§ **Task prompt**
Repeat the text that accompanies each entry below verbatim, omitting the pictures.

§ **Source information**
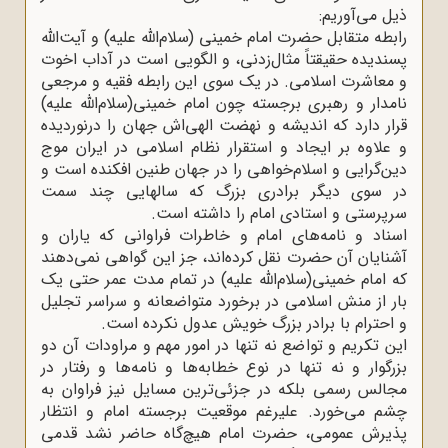
ذیل می‌آوریم:
رابطه متقابل حضرت امام خمینی (سلام‌اللّه‌ علیه) و آیت‌الله
پسندیده حقیقتاً مثال‌زدنی، و الگویی است در آداب اخوت
و معاشرت اسلامی. در یک سوی این رابطه فقیه و مرجعی
نامدار و رهبری برجسته چون امام خمینی(سلام‌اللّه‌ علیه)
قرار دارد که اندیشه و نهضت الهی‌اش جهان را درنوردیده
و علاوه بر ایجاد و استقرار نظام اسلامی در ایران موج
دین‌گرایی و اسلام‌خواهی را در جهان طنین افکنده است و
در سوی دیگر برادری بزرگ که سالهایی چند سمت
سرپرستی و استادی امام را داشته است.
اسناد و نامه‌های امام و خاطرات فراوانی که یاران و
آشنایان آن حضرت نقل کرده‌اند، جز این گواهی نمی‌دهند
که امام خمینی(سلام‌اللّه‌ علیه) در تمام مدت عمر حتی یک
بار از منش اسلامی در برخورد متواضعانه و سراسر تجلیل
و احترام با برادر بزرگ خویش عدول نکرده است.
این تکریم و تواضع نه تنها در امور مهم و مراودات آن دو
بزرگوار و نه تنها در نوع خطابه‌ها و نامه‌ها و رفتار در
مجالس رسمی بلکه در جزئی‌ترین مسایل نیز فراوان به
چشم می‌خورد. علیرغم موقعیت برجسته امام و انتظار
پذیرش عمومی، حضرت امام هیچ‌گاه حاضر نشد قدمی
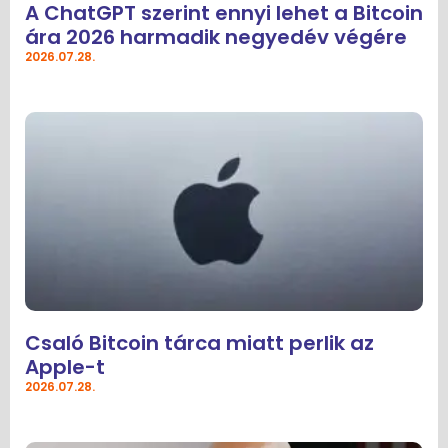
A ChatGPT szerint ennyi lehet a Bitcoin
ára 2026 harmadik negyedév végére
2026.07.28.
Csaló Bitcoin tárca miatt perlik az
Apple-t
2026.07.28.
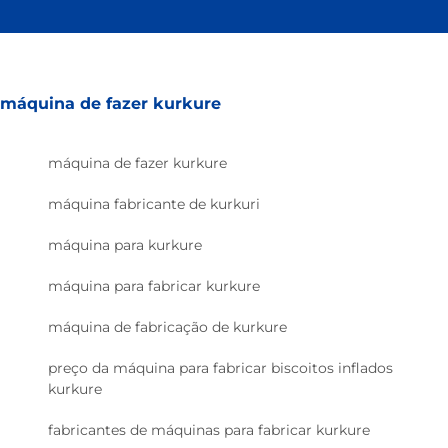
máquina de fazer kurkure
máquina de fazer kurkure
máquina fabricante de kurkuri
máquina para kurkure
máquina para fabricar kurkure
máquina de fabricação de kurkure
preço da máquina para fabricar biscoitos inflados
kurkure
fabricantes de máquinas para fabricar kurkure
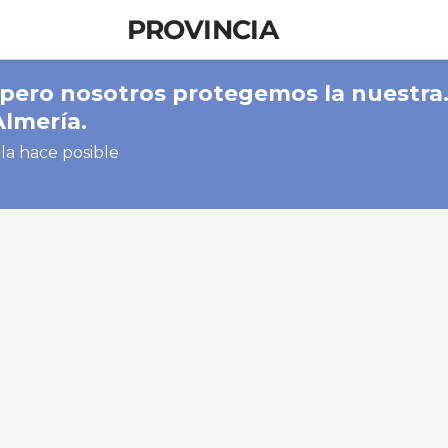
PROVINCIA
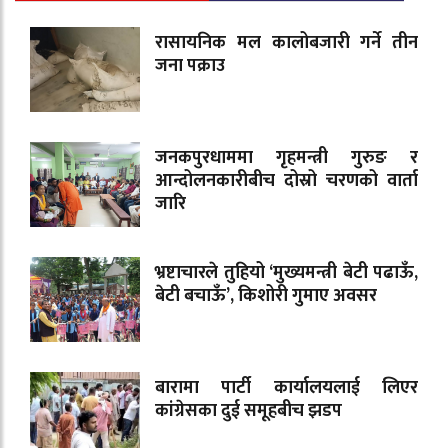
रासायनिक मल कालोबजारी गर्ने तीन
जना पक्राउ
जनकपुरधाममा गृहमन्त्री गुरुङ र
आन्दोलनकारीबीच दोस्रो चरणको वार्ता
जारि
भ्रष्टाचारले तुहियो ‘मुख्यमन्त्री बेटी पढाऊँ,
बेटी बचाऊँ’, किशोरी गुमाए अवसर
बारामा पार्टी कार्यालयलाई लिएर
कांग्रेसका दुई समूहबीच झडप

§ **Response box**
ذیل می‌آوریم:
رابطه متقابل حضرت امام خمینی (سلام‌اللّه‌ علیه) و آیت‌الله
پسندیده حقیقتاً مثال‌زدنی، و الگویی است در آداب اخوت
و معاشرت اسلامی. در یک سوی این رابطه فقیه و مرجعی
نامدار و رهبری برجسته چون امام خمینی(سلام‌اللّه‌ علیه)
قرار دارد که اندیشه و نهضت الهی‌اش جهان را درنوردیده
و علاوه بر ایجاد و استقرار نظام اسلامی در ایران موج
دین‌گرایی و اسلام‌خواهی را در جهان طنین افکنده است و
در سوی دیگر برادری بزرگ که سالهایی چند سمت
سرپرستی و استادی امام را داشته است.
اسناد و نامه‌های امام و خاطرات فراوانی که یاران و
آشنایان آن حضرت نقل کرده‌اند، جز این گواهی نمی‌دهند
که امام خمینی(سلام‌اللّه‌ علیه) در تمام مدت عمر حتی یک
بار از منش اسلامی در برخورد متواضعانه و سراسر تجلیل
و احترام با برادر بزرگ خویش عدول نکرده است.
این تکریم و تواضع نه تنها در امور مهم و مراودات آن دو
بزرگوار و نه تنها در نوع خطابه‌ها و نامه‌ها و رفتار در
مجالس رسمی بلکه در جزئی‌ترین مسایل نیز فراوان به
چشم می‌خورد. علیرغم موقعیت برجسته امام و انتظار
پذیرش عمومی، حضرت امام هیچ‌گاه حاضر نشد قدمی
A ChatGPT szerint ennyi lehet a Bitcoin
ára 2026 harmadik negyedév végére
2026.07.28.
Csaló Bitcoin tárca miatt perlik az
Apple-t
2026.07.28.
máquina de fazer kurkure
máquina de fazer kurkure
máquina fabricante de kurkuri
máquina para kurkure
máquina para fabricar kurkure
máquina de fabricação de kurkure
preço da máquina para fabricar biscoitos inflados
kurkure
fabricantes de máquinas para fabricar kurkure
PROVINCIA
रासायनिक मल कालोबजारी गर्ने तीन
जना पक्राउ
जनकपुरधाममा गृहमन्त्री गुरुङ र
आन्दोलनकारीबीच दोस्रो चरणको वार्ता
जारि
भ्रष्टाचारले तुहियो ‘मुख्यमन्त्री बेटी पढाऊँ,
बेटी बचाऊँ’, किशोरी गुमाए अवसर
बारामा पार्टी कार्यालयलाई लिएर
कांग्रेसका दुई समूहबीच झडप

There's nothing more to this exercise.